*** Begin section ***

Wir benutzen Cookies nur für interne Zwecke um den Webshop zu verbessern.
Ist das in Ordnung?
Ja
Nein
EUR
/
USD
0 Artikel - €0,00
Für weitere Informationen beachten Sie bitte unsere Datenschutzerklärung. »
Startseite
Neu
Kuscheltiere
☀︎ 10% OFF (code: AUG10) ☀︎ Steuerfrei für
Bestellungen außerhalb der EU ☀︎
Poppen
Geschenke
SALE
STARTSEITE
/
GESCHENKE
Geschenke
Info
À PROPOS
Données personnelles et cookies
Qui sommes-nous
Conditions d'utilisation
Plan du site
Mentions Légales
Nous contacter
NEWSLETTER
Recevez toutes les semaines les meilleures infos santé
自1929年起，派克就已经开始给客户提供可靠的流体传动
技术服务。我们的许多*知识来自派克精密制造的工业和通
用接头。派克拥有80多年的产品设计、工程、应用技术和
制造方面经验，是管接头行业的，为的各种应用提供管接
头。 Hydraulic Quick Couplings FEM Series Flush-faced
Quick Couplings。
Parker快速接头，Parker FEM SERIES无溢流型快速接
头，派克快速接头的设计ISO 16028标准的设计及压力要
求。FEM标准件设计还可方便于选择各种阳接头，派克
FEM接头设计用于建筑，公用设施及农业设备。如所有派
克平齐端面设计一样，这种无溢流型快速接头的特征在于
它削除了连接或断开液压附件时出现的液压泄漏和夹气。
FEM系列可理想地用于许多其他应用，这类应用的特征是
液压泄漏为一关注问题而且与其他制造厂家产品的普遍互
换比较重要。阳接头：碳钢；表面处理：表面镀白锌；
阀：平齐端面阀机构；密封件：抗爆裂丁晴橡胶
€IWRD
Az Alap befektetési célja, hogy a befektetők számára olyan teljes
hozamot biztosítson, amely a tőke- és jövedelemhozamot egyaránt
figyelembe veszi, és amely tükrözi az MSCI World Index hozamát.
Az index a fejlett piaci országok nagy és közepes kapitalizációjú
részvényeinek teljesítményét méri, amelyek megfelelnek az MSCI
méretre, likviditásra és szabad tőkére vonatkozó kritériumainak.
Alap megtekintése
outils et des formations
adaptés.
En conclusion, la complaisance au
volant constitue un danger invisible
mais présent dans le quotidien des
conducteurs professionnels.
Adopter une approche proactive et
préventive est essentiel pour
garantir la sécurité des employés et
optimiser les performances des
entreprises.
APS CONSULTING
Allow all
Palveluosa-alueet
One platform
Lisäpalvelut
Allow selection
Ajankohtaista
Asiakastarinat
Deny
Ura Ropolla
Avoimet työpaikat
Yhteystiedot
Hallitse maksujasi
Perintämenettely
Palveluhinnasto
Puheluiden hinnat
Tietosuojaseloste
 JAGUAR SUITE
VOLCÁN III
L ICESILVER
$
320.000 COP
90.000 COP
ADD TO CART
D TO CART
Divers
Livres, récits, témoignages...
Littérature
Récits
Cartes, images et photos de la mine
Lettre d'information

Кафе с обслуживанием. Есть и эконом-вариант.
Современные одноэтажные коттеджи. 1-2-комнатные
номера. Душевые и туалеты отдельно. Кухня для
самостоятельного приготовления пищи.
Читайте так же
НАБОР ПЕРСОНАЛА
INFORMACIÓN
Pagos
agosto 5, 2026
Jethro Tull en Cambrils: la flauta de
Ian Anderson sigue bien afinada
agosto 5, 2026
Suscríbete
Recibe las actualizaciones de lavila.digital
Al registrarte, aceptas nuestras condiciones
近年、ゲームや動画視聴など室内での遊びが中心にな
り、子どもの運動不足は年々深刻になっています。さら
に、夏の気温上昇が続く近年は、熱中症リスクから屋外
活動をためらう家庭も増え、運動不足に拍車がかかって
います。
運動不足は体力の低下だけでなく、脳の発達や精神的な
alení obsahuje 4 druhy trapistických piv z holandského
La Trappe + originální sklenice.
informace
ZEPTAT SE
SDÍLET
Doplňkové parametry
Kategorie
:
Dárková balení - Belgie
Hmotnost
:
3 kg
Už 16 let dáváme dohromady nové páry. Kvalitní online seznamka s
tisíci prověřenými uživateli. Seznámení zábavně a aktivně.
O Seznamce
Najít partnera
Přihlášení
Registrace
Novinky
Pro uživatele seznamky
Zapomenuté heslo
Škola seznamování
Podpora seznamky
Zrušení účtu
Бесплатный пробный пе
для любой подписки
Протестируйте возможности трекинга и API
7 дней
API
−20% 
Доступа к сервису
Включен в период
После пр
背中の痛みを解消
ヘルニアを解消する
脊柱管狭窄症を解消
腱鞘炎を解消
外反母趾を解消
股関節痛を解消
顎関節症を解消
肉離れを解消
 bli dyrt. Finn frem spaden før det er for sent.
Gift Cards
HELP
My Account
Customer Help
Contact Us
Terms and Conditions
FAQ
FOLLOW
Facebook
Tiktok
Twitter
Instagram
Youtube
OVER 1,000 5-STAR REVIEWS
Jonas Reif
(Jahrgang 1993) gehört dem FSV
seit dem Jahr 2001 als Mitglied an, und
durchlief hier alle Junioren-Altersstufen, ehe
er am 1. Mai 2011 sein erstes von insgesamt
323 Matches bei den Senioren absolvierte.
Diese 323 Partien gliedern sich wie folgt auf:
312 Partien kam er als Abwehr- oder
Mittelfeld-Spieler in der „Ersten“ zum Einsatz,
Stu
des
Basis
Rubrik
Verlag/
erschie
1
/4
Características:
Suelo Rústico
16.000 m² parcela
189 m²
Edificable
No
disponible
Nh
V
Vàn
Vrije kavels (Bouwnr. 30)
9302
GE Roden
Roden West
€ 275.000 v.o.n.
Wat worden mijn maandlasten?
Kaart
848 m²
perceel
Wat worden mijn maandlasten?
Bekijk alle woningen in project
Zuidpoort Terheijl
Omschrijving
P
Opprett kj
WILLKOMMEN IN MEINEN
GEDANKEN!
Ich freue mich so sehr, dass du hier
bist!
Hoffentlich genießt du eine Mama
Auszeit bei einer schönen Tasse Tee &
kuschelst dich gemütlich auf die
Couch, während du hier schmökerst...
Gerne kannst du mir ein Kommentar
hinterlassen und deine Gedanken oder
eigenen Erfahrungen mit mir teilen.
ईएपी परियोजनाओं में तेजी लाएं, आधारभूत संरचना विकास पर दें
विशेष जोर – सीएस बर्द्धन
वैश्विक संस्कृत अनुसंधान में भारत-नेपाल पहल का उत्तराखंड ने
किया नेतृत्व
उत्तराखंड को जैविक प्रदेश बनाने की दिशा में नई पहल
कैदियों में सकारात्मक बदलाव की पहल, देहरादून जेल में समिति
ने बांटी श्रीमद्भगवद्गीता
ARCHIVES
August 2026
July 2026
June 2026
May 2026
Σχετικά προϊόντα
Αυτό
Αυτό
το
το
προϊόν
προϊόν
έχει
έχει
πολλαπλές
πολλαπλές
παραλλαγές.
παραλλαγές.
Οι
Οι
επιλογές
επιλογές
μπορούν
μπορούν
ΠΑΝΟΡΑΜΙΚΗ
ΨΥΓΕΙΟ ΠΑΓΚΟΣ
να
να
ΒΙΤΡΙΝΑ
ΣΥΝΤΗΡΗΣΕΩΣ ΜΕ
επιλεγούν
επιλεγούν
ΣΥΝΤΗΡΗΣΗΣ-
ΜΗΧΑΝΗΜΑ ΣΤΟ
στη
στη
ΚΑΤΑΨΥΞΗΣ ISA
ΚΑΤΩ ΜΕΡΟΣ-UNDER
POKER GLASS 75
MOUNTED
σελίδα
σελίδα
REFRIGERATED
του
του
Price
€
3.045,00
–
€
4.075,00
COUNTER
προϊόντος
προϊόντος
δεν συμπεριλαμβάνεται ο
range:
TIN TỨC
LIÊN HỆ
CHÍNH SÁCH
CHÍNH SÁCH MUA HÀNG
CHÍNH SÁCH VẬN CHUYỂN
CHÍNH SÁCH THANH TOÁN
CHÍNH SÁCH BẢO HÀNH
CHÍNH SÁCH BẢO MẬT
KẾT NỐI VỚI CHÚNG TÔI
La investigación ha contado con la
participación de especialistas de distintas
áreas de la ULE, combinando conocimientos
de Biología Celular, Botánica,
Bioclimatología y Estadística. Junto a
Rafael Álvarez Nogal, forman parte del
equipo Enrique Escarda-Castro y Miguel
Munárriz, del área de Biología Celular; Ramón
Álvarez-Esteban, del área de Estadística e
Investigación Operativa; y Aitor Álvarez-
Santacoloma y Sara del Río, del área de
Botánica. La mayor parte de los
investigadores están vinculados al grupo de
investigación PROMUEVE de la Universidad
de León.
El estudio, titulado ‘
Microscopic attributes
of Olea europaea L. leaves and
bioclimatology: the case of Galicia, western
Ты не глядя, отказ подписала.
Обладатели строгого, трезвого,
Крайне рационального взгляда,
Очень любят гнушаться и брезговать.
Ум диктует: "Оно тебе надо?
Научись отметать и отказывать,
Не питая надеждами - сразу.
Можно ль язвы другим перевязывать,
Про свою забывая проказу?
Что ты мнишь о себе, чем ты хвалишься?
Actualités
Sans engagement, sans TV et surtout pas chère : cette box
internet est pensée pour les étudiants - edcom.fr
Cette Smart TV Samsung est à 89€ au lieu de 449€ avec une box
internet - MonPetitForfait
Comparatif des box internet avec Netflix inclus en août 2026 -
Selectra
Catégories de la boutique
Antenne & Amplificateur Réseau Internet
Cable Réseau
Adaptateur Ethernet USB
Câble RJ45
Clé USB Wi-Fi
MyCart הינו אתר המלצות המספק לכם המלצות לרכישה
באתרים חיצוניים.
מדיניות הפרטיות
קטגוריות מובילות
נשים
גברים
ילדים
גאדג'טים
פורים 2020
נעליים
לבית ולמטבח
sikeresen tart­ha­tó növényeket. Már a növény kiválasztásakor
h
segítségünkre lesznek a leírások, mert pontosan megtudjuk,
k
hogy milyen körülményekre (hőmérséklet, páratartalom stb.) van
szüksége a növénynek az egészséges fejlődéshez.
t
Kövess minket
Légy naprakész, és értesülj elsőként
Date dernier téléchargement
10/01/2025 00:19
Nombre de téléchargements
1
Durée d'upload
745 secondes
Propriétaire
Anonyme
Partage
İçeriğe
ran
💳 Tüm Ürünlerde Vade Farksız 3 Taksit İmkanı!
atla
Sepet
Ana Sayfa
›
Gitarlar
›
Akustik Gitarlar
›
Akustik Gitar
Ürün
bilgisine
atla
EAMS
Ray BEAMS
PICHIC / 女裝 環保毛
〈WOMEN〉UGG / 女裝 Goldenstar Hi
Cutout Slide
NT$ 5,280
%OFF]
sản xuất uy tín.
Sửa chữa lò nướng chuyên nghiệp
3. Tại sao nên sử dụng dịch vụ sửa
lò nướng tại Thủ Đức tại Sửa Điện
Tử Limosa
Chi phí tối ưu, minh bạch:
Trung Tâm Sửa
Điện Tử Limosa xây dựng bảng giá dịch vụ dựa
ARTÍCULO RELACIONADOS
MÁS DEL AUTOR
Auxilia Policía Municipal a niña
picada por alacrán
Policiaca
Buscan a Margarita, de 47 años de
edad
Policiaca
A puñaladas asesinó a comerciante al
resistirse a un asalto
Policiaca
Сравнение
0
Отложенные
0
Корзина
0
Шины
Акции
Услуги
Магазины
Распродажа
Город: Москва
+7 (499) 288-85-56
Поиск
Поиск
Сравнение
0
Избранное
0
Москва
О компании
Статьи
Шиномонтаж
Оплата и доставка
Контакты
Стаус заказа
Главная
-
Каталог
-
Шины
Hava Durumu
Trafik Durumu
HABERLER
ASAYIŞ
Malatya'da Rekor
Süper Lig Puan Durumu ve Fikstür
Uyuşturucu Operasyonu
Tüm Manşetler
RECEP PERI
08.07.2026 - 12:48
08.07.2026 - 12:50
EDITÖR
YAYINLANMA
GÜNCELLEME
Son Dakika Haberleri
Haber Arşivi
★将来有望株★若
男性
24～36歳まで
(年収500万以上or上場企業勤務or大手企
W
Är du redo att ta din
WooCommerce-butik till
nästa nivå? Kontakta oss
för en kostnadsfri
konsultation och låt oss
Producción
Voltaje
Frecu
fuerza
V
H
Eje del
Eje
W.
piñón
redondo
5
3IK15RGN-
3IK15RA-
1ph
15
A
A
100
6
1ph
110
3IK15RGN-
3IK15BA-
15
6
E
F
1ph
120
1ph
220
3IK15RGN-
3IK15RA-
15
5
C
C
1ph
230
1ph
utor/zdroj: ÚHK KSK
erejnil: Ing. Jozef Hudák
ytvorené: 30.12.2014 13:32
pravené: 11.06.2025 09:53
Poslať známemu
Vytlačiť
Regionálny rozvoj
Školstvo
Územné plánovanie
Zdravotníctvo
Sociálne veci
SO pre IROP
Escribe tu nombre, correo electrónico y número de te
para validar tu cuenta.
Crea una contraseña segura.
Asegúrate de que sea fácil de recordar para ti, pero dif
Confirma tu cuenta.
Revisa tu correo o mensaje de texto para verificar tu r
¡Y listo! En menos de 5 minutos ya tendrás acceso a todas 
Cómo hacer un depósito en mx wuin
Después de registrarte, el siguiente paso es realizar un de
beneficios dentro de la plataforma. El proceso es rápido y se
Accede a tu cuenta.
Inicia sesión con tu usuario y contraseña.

*** End section ***

**What to produce:**
Starting with the first line and ending with the line that contains "volant constitue un danger invisible", write these lines as a JSON list of strings with one string per line, leaving out blank lines.

**Solution to this problem:**
[
  "Wir benutzen Cookies nur für interne Zwecke um den Webshop zu verbessern.",
  "Ist das in Ordnung?",
  "Ja",
  "Nein",
  "EUR",
  "/",
  "USD",
  "0 Artikel - €0,00",
  "Für weitere Informationen beachten Sie bitte unsere Datenschutzerklärung. »",
  "Startseite",
  "Neu",
  "Kuscheltiere",
  "☀︎ 10% OFF (code: AUG10) ☀︎ Steuerfrei für",
  "Bestellungen außerhalb der EU ☀︎",
  "Poppen",
  "Geschenke",
  "SALE",
  "STARTSEITE",
  "/",
  "GESCHENKE",
  "Geschenke",
  "Info",
  "À PROPOS",
  "Données personnelles et cookies",
  "Qui sommes-nous",
  "Conditions d'utilisation",
  "Plan du site",
  "Mentions Légales",
  "Nous contacter",
  "NEWSLETTER",
  "Recevez toutes les semaines les meilleures infos santé",
  "自1929年起，派克就已经开始给客户提供可靠的流体传动",
  "技术服务。我们的许多*知识来自派克精密制造的工业和通",
  "用接头。派克拥有80多年的产品设计、工程、应用技术和",
  "制造方面经验，是管接头行业的，为的各种应用提供管接",
  "头。 Hydraulic Quick Couplings FEM Series Flush-faced",
  "Quick Couplings。",
  "Parker快速接头，Parker FEM SERIES无溢流型快速接",
  "头，派克快速接头的设计ISO 16028标准的设计及压力要",
  "求。FEM标准件设计还可方便于选择各种阳接头，派克",
  "FEM接头设计用于建筑，公用设施及农业设备。如所有派",
  "克平齐端面设计一样，这种无溢流型快速接头的特征在于",
  "它削除了连接或断开液压附件时出现的液压泄漏和夹气。",
  "FEM系列可理想地用于许多其他应用，这类应用的特征是",
  "液压泄漏为一关注问题而且与其他制造厂家产品的普遍互",
  "换比较重要。阳接头：碳钢；表面处理：表面镀白锌；",
  "阀：平齐端面阀机构；密封件：抗爆裂丁晴橡胶",
  "€IWRD",
  "Az Alap befektetési célja, hogy a befektetők számára olyan teljes",
  "hozamot biztosítson, amely a tőke- és jövedelemhozamot egyaránt",
  "figyelembe veszi, és amely tükrözi az MSCI World Index hozamát.",
  "Az index a fejlett piaci országok nagy és közepes kapitalizációjú",
  "részvényeinek teljesítményét méri, amelyek megfelelnek az MSCI",
  "méretre, likviditásra és szabad tőkére vonatkozó kritériumainak.",
  "Alap megtekintése",
  "outils et des formations",
  "adaptés.",
  "En conclusion, la complaisance au",
  "volant constitue un danger invisible"
]